Ogni dicembre torna all’Avana il festival internazionale del nuovo cinema latinoamericano. Quest’anno ci saranno più di cinquecento film da quarantasei paesi e la presenza di attori e registi di altre latitudini. La luce in sala si spegne, la gente si sistema sulle poltrone e, davanti ai nostri occhi, torna la magia del grande schermo. Ma rispetto a trentaquattro anni fa, quando è stata inaugurata quest’iniziativa, molto è cambiato.
La differenza più grande è nelle modalità di accesso popolare al cinema. Prima dipendevamo dalla programmazione delle sale statali di proiezione: se un determinato film non era stato messo in programma in uno di quegli spazi pubblici, non c’era modo di vederlo. Era una cosa che succedeva spesso, a causa della censura, del disinteresse o perché mancavano i diritti per inserire la pellicola nel circuito nazionale. A metà degli anni ottanta sono cominciati a spuntare i primi videoregistratori domestici. A quel punto il rapporto che avevamo con l’audiovisivo ha cominciato a cambiare.
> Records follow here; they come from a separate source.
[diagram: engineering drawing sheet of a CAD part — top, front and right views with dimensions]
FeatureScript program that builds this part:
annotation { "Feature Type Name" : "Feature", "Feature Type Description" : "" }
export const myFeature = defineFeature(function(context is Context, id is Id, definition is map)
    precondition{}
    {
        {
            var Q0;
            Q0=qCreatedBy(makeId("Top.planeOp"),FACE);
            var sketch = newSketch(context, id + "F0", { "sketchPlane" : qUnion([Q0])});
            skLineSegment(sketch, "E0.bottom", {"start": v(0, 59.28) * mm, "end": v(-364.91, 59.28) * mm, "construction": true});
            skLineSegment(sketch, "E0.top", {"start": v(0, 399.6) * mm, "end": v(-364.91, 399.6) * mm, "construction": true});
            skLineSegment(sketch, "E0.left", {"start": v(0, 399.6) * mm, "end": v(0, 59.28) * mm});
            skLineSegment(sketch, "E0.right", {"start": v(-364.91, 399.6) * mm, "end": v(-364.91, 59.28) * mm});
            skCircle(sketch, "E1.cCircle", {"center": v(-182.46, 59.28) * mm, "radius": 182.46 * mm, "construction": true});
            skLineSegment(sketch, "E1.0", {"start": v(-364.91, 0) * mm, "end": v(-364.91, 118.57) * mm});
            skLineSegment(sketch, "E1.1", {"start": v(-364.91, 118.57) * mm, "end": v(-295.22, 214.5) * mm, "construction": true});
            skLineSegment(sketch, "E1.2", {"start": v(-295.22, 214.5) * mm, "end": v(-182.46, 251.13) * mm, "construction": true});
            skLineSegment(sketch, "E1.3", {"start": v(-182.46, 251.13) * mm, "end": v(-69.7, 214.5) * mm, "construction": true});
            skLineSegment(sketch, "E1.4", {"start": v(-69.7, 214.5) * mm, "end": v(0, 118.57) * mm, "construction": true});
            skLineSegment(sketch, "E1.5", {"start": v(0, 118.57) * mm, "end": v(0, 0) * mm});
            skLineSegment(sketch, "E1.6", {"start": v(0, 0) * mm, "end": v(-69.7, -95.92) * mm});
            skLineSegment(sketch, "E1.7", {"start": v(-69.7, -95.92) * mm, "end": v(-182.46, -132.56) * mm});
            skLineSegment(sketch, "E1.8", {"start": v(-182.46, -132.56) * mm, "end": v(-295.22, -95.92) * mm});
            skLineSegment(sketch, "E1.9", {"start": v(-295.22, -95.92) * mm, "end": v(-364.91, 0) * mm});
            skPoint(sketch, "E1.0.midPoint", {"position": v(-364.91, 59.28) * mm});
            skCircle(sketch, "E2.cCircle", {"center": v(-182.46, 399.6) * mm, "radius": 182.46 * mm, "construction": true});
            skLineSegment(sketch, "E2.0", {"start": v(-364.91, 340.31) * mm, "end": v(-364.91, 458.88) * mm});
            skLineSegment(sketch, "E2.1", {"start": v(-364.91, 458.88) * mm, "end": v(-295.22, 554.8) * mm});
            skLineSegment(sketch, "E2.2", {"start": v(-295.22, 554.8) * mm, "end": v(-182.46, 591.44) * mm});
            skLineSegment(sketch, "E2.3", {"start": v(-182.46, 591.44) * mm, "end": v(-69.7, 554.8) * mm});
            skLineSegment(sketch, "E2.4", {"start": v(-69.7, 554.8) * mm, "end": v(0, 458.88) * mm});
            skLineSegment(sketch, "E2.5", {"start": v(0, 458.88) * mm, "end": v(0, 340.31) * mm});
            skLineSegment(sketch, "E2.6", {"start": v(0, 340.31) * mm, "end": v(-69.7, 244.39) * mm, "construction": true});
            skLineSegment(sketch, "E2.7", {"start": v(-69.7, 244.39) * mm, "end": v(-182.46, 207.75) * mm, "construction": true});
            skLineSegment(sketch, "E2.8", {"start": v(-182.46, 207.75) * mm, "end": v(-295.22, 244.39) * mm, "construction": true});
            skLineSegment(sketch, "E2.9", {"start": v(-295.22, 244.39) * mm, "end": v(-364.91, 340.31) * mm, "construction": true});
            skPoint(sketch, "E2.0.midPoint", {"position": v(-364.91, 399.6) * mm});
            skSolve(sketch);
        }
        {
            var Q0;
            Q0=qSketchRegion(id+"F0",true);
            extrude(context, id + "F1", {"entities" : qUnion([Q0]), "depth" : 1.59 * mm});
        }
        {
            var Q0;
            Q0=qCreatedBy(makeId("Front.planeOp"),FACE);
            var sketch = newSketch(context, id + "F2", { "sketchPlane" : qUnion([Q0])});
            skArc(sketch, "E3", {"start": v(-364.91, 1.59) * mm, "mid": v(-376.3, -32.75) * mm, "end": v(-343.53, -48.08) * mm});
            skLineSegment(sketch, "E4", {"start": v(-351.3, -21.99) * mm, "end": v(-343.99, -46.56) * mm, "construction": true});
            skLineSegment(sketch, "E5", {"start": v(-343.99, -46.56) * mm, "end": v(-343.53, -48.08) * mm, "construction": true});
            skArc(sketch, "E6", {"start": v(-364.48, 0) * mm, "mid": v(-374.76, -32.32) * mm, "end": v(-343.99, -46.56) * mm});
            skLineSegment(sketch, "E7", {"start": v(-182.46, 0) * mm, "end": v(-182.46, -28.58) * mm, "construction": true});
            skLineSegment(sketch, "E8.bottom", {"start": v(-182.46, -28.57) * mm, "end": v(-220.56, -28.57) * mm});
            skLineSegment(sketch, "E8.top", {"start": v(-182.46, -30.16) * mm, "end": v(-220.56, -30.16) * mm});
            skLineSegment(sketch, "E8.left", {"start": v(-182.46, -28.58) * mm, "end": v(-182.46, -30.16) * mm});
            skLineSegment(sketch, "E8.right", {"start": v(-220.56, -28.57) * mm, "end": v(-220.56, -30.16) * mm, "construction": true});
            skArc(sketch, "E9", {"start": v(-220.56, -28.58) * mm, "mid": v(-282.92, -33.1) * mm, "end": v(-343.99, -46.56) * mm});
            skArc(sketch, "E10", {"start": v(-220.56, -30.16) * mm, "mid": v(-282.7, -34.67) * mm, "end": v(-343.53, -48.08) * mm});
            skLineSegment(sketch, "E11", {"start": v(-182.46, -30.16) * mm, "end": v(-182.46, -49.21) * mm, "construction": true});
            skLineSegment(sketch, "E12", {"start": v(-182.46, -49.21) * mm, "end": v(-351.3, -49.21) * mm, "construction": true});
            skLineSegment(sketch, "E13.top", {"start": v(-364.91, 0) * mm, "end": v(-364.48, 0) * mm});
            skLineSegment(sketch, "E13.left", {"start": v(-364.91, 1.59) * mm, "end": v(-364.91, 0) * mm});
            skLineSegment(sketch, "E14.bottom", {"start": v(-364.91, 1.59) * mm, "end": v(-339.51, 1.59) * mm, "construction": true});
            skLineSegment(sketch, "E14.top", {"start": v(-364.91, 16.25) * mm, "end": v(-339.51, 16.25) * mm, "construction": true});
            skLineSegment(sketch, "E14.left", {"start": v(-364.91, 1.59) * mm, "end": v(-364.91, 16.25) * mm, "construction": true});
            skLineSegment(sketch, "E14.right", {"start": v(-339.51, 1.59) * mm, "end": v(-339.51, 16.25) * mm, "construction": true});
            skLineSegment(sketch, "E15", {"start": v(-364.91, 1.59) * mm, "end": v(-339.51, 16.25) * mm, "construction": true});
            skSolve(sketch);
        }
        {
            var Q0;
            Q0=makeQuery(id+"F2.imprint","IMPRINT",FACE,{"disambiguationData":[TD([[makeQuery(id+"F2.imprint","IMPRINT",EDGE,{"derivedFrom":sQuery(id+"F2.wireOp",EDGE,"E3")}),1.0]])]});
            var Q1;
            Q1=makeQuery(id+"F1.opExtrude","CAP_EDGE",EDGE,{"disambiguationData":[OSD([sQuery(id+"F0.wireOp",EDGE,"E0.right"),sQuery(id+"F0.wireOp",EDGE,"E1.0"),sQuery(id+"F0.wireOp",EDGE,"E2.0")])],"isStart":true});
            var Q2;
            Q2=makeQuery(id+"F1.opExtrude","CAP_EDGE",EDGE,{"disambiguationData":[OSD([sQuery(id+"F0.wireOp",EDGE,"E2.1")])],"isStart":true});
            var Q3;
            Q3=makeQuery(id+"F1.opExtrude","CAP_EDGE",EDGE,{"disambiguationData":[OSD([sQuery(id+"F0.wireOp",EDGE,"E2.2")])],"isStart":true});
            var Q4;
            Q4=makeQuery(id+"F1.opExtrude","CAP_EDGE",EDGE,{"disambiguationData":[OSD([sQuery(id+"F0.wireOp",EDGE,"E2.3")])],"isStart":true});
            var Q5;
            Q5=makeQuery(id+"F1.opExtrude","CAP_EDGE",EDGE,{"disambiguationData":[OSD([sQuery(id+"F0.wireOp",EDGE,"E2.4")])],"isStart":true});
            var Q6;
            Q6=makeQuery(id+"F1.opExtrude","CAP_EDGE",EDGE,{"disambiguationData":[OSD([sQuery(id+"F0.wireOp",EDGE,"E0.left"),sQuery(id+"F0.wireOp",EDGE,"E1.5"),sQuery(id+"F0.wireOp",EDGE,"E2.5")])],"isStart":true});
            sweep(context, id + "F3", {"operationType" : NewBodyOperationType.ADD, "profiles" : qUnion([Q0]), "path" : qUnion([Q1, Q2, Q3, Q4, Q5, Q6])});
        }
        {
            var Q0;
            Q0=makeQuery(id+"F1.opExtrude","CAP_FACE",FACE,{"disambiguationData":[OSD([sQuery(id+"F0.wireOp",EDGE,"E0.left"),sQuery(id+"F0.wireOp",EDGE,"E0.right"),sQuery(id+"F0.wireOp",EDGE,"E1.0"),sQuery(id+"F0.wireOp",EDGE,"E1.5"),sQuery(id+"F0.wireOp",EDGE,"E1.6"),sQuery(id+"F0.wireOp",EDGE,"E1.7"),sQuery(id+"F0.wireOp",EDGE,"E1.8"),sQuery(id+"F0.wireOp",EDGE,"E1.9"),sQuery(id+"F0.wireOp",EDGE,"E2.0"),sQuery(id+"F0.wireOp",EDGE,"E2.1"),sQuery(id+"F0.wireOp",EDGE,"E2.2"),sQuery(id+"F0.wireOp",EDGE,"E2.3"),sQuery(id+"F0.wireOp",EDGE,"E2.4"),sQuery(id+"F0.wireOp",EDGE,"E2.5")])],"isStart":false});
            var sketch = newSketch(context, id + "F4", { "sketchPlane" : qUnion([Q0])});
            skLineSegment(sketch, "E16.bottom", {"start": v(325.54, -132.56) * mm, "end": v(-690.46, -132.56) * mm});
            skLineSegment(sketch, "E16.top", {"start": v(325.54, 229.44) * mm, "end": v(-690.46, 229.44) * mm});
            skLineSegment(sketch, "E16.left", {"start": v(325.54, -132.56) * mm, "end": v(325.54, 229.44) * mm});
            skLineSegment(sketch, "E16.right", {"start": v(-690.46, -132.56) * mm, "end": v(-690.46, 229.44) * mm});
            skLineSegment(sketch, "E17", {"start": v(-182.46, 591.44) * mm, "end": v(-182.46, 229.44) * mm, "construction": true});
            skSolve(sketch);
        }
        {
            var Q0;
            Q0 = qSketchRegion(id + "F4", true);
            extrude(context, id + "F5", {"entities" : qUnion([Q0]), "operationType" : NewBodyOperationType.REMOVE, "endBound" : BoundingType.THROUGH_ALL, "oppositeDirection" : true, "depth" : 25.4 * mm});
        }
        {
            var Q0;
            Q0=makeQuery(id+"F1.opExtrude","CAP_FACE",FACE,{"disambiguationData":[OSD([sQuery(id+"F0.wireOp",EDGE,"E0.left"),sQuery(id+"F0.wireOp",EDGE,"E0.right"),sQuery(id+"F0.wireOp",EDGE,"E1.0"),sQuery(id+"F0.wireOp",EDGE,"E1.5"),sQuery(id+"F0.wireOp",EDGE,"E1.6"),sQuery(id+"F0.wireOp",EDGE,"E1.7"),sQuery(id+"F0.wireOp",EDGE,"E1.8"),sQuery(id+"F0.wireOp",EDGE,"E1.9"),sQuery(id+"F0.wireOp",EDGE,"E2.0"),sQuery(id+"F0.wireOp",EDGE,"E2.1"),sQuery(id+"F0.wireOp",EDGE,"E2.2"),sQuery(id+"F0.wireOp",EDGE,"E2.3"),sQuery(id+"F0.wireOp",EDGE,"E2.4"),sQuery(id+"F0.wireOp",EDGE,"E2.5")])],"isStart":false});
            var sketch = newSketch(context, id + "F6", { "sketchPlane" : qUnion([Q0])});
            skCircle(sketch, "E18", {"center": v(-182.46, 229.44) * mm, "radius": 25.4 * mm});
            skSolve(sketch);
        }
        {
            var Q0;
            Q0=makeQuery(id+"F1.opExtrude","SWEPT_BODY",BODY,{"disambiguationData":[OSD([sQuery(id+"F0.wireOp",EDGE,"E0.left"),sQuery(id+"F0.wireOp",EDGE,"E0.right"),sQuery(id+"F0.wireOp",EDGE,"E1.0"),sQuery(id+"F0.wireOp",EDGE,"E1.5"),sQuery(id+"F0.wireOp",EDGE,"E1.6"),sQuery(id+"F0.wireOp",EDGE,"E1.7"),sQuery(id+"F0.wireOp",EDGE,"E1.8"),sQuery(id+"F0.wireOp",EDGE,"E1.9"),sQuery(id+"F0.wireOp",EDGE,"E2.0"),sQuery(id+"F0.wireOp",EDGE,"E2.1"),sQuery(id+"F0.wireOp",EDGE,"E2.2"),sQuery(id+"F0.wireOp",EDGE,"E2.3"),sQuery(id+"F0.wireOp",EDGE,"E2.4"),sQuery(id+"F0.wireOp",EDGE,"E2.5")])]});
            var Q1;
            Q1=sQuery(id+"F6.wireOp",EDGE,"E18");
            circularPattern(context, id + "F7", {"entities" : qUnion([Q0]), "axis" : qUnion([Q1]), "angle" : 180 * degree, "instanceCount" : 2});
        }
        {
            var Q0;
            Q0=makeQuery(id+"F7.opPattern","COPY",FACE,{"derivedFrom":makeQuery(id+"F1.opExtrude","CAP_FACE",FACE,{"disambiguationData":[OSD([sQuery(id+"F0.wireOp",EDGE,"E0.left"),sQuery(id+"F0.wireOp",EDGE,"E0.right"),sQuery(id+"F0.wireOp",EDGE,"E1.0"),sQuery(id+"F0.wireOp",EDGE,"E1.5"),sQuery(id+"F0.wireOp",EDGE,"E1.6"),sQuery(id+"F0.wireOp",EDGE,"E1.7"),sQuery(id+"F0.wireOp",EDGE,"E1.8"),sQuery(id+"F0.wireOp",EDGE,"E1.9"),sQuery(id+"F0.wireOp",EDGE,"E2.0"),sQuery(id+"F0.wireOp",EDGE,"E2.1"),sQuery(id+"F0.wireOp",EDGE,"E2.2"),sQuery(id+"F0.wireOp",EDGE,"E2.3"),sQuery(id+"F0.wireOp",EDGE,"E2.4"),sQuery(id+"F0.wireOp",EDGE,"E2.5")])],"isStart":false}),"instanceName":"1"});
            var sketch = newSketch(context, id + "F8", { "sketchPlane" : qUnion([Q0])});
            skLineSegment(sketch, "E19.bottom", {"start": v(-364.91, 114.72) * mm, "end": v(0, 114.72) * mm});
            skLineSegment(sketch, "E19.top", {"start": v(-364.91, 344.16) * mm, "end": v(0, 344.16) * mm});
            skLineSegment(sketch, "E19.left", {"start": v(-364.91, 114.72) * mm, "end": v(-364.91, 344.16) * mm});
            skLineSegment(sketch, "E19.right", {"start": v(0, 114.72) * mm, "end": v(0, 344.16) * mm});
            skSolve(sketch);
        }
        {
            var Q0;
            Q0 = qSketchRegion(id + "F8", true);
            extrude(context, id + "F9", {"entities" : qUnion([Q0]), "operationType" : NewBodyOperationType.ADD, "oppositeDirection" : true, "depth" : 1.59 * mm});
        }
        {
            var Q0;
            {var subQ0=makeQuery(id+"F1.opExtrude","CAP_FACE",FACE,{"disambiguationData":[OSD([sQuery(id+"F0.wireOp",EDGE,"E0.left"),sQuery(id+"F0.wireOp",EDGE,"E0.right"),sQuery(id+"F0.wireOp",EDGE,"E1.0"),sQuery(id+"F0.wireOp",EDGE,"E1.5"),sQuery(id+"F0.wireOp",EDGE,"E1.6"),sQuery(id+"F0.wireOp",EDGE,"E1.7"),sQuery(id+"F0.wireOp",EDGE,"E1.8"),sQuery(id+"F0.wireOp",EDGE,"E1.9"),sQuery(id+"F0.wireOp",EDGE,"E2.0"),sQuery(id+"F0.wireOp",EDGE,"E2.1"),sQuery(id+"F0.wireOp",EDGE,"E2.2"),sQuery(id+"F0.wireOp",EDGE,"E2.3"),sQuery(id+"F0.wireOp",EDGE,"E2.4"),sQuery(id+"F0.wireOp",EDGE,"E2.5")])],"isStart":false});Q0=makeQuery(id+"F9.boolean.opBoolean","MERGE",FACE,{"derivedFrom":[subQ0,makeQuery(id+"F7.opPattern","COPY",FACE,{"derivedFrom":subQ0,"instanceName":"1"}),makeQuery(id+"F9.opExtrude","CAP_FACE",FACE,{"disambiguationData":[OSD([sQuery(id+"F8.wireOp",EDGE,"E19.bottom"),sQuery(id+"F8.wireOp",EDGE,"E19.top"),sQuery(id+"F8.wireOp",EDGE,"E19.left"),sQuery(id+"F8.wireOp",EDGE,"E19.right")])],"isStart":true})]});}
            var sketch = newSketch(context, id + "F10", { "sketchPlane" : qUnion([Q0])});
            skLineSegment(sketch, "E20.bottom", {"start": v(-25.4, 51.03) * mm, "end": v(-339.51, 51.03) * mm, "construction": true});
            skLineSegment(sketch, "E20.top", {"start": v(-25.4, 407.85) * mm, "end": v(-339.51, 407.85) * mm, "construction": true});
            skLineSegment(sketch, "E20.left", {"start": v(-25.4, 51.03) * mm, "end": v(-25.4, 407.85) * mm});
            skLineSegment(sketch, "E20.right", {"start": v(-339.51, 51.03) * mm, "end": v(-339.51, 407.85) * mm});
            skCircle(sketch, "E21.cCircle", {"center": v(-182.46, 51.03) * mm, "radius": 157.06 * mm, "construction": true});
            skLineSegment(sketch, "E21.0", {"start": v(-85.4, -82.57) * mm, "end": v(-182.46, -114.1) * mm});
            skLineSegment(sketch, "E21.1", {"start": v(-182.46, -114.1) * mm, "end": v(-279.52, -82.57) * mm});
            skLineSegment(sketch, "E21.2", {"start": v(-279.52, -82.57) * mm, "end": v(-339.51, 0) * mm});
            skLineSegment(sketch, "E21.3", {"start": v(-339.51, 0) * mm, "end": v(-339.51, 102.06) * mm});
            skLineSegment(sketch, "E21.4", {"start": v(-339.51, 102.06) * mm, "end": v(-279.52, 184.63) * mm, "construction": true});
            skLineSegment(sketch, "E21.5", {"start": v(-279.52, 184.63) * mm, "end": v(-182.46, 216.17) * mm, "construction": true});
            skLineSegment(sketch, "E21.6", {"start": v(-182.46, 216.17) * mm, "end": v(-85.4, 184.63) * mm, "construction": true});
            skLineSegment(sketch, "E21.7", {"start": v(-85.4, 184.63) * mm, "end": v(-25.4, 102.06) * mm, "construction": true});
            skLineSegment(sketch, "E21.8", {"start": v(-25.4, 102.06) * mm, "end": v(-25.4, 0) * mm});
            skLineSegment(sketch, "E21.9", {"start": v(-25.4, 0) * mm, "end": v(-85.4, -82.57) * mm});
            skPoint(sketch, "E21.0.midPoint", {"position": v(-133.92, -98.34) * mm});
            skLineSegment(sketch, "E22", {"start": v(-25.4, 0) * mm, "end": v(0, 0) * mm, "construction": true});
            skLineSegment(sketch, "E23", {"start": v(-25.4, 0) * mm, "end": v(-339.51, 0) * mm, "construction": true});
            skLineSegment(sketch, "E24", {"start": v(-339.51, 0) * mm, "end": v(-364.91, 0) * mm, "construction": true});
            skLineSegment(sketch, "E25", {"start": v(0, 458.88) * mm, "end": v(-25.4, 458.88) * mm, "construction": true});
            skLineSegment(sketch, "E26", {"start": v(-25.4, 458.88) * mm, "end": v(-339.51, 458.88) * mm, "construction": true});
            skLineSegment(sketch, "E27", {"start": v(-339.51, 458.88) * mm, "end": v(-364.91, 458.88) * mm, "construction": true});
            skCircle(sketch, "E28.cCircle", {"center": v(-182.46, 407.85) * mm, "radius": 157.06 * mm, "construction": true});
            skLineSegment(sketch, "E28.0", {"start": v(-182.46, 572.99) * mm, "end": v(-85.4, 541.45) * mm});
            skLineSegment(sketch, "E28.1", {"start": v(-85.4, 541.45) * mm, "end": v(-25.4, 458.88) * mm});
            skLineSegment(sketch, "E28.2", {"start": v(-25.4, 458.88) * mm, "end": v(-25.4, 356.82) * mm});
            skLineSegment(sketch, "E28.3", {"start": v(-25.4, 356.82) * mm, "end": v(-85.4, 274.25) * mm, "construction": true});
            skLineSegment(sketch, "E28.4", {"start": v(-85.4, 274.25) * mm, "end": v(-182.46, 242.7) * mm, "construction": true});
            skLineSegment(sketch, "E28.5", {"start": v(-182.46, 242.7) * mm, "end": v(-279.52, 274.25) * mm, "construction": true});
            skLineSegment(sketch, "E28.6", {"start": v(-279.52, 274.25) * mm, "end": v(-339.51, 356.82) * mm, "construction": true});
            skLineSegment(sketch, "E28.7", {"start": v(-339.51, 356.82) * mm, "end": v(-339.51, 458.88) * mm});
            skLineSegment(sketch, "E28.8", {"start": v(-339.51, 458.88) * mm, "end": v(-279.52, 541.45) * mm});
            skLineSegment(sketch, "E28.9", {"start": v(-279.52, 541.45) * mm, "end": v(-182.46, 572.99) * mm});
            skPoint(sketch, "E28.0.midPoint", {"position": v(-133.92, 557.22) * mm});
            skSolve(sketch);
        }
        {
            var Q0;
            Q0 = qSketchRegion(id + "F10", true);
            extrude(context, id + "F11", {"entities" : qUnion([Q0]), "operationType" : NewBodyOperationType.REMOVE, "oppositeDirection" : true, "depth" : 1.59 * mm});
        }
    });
Oggi le sale cinematografiche autonome proliferano ovunque in città ed è raro incontrare una famiglia che non abbia almeno un cd player per vedere documentari, film e programmi che non entreranno nella programmazione ufficiale. È questa la sfida del festival: riportare la gente nelle sale, motivarla a seguire un evento che, qualche anno fa, era l’unica finestra che avevamo su un cinema fresco e diverso.